What units are used to define CNTK's epoch size?

If I understand correctly, in CNTK Python API Trainer.previous_minibatch_sample_count is supposed to return the number of samples (and NOT sequences) in the previous mini-batch. I can see that it works as expected in LanguageUnderstanding example (i.e. the number of samples in the last minibatch is indeed close to the minibatch_size that is used):

minibatch_size = 70
...
Minibatch[   1-   1]: loss = 4.857261 * 67, metric = 100.0% * 67
Minibatch[   2-   2]: loss = 4.835442 * 63, metric = 60.3% * 63
Minibatch[   3-   3]: loss = 4.798552 * 68, metric = 36.8% * 68
Minibatch[   4-   4]: loss = 4.751775 * 70, metric = 35.7% * 70
Minibatch[   5-   5]: loss = 4.678326 * 65, metric = 30.8% * 65

Yet, if I modify the (separate) SequenceClassification example to use ProgressPrinter (the only change), I get the following output:

minibatch_size = 200
...
Minibatch[   1-   1]: loss = 1.611397 * 44, metric = 88.6% * 44
Minibatch[   2-   2]: loss = 1.611021 * 47, metric = 91.5% * 47
Minibatch[   3-   3]: loss = 1.608516 * 42, metric = 88.1% * 42
Minibatch[   4-   4]: loss = 1.611613 * 44, metric = 93.2% * 44
Minibatch[   5-   5]: loss = 1.610344 * 47, metric = 93.6% * 47

In the output above, ‘number of samples’ reported by trainer (40-50) is considerably less than the minibatch_size (200). I have manually confirmed that it looks like Trainer is returning the number of SEQUENCES in the minibatch, rather than the samples in the above case.

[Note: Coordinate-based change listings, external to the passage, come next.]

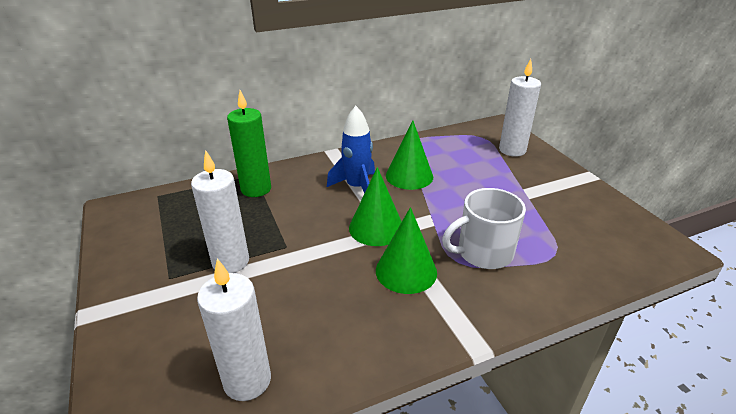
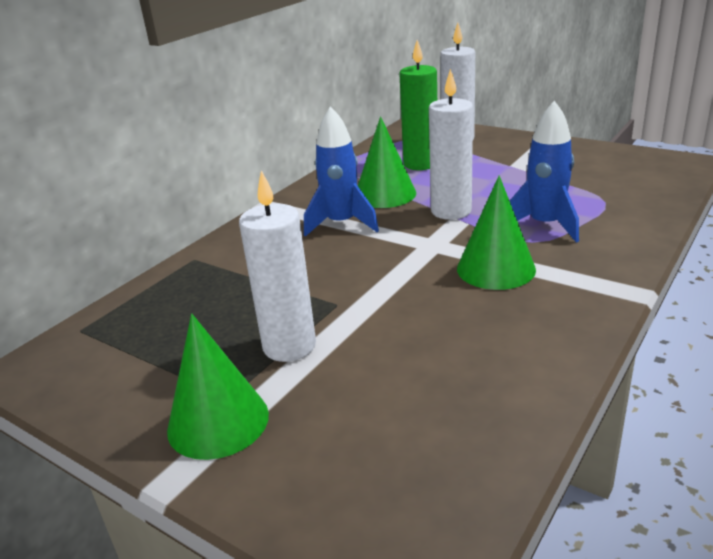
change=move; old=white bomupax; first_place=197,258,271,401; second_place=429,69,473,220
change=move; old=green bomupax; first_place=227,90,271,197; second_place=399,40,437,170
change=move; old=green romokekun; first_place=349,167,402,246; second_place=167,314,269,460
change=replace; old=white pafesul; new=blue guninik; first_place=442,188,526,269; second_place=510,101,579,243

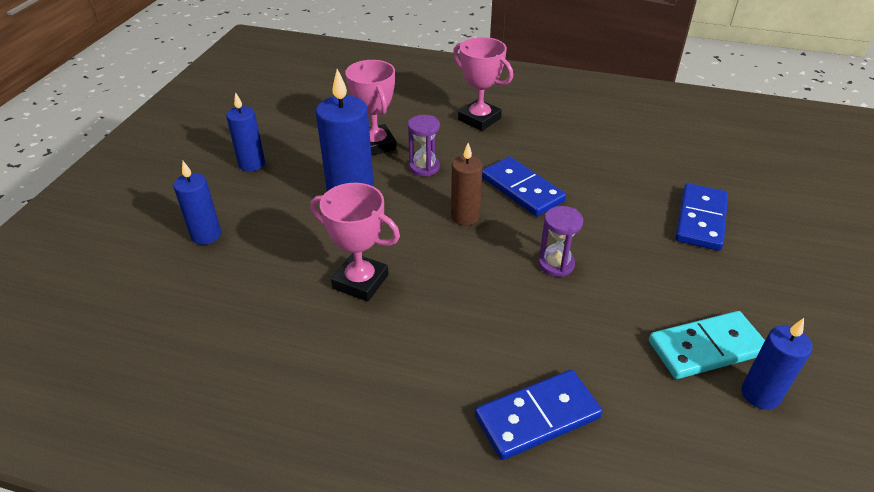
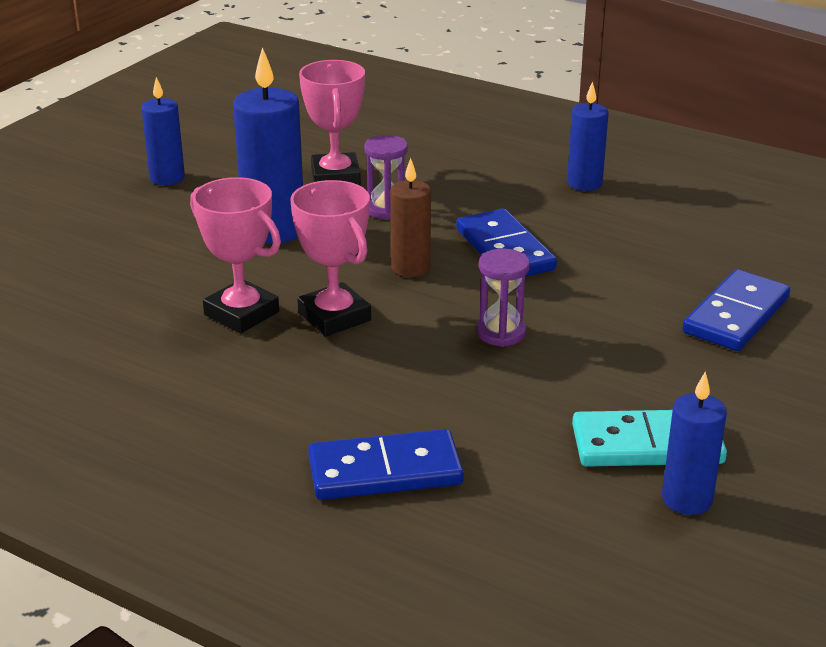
change=move; old=blue bomupax; first_place=174,161,221,245; second_place=567,81,609,191
change=move; old=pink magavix; first_place=453,37,513,131; second_place=290,180,371,336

Is this something expected? If so, what is the logic here?

I can see that some tutorials/examples rely on the value returned from Trainer.previous_minibatch_sample_count in order to determine the end of the epoch… Will this always work reliably?

Solution

Collating multiple answers for different folks in the team:

The trainer returned count is #labels which is #sequences in this case. The minibatch_size specified is in terms of #samples (across all streams) and the minibatch_source returns a batch of samples such that no stream exceeds the specified count. In this case the feature stream has multiple words per sample and thus determines the bounding threshold.
The trainer returns the #samples that give rise to the gradient, i.e. the number of labels. It can also be thought of the number of items summed up in the objective function.